Message  gwotoro Sam 28 Oct 2006 - 15:02

Commémoration et exigence de vérité historique


Une conversation de M. Pierre-Richard Cajuste avec le professeur Vertus Saint-Louis dans le cadre de la commémoration du bicentenaire de la mort de Dessalines.

Pierre Richard Cajuste : Professeur Saint-Louis, il y a près de six mois, vous m'avez accordé une interview au cours de laquelle, vous avez présenté un ouvrage paru depuis lors sous le titre : Aux origines du drame d'Haïti. Droit et commerce maritime, 1794-1806. Votre ouvrage s'arrête à l'année 1806, elle vous semble particulièrement importante dans notre histoire et cela justifie, selon vous l'attention portée à la commémoration du bicentenaire de la mort de Dessalines.

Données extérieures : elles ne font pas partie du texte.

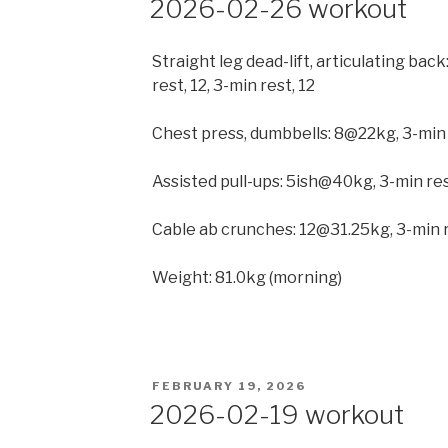
2026-02-26 workout
Straight leg dead-lift, articulating ba
rest, 12, 3-min rest, 12
Chest press, dumbbells: 8@22kg, 3-min
Assisted pull-ups: 5ish@40kg, 3-min r
Cable ab crunches: 12@31.25kg, 3-min r
Weight: 81.0kg (morning)
POSTED
FEBRUARY 19, 2026
ON
2026-02-19 workout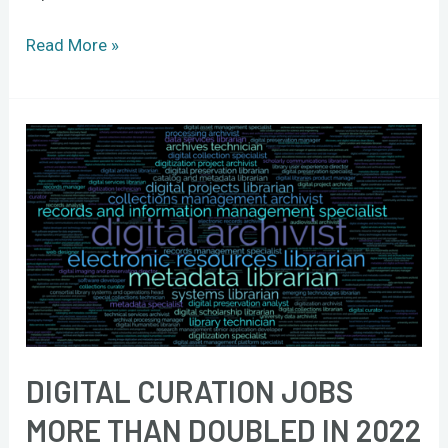
Read More »
Digital
curation
jobs
more
than
doubled
in
2022
DIGITAL CURATION JOBS
MORE THAN DOUBLED IN 2022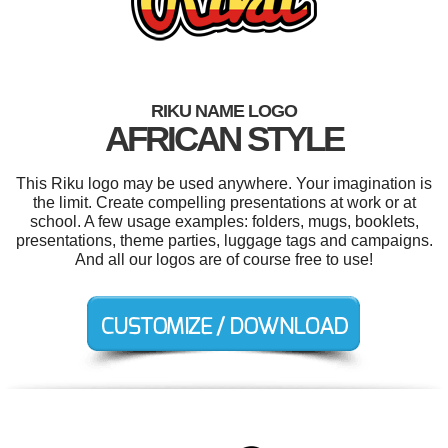
RIKU NAME LOGO
AFRICAN STYLE
This Riku logo may be used anywhere. Your imagination is
the limit. Create compelling presentations at work or at
school. A few usage examples: folders, mugs, booklets,
presentations, theme parties, luggage tags and campaigns.
And all our logos are of course free to use!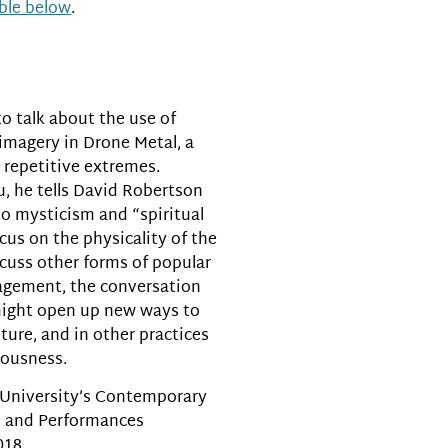
able below
.
or
decrease
volume.
to talk about the use of
 imagery in Drone Metal, a
 repetitive extremes.
, he tells David Robertson
to mysticism and “spiritual
cus on the physicality of the
cuss other forms of popular
agement, the conversation
might open up new ways to
ture, and in other practices
iousness.
 University’s Contemporary
cs and Performances
018.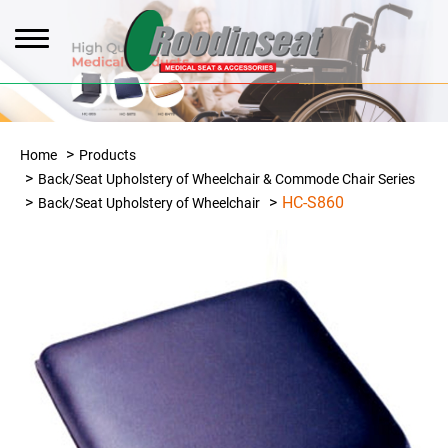
Home
Products
Back/Seat Upholstery of Wheelchair & Commode Chair Series
HC-S860
Back/Seat Upholstery of Wheelchair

Vertus Saint-Louis : Disons plutôt de l'assassinat de Dessalines.

P.R. C. Pourquoi cette brusque interruption et cette précision ?

V. S.L. Il faut savoir appeler les choses par leur nom. Quand on dit mort simplement, on a tendance à penser qu'il s'agit de mort naturelle. Si je précise en qualifiant l'événement d'assassinat, je dis tout autre chose. Or, il me semble que parfois, il est préférable, disons exactement plus rentable, de fonctionner dans la confusion. S'il y a assassinat, logiquement, il faut déterminer les responsables. Mon intervention a toute sa valeur. François Dalencour qui a réédité les Etudes sur l'histoire d'Haïti de Beaubrun Ardouin et qui, comme ce dernier, se range du côté des auteurs de l'acte du 17 octobre, s'est évertué à présenter le piège dans lequel Dessalines est tombé au Pont-Rouge, non comme un guet-apens, voir même une embuscade mais comme un juste châtiment. Je n'ai pas le texte de Dalencour en main et je n'aime pas parler de mémoire. Mais autant que je me rappelle, Dalencour aurait dit qu'on ne pouvait juger Dessalines, qu'il pourrait brillamment se défendre. La mort était la seule solution. Comment exécuter un chef d'Etat sans jugement public ? L'acte du 17 octobre est, de mon avis, la preuve de l'une des grandes défaillances du système politique haïtien. Ceux qui par un moyen quelconque disposent de la force, peuvent décider de la mort de la puissance publique, peuvent décider sereinement de l'existence d'un autre qu'ils jugent à tort ou à raison, d'être leur ennemi à abattre.

P. R.C. Mais faire disparaître un homme politique jugé dangereux, c'est dans la pratique courante des gouvernements.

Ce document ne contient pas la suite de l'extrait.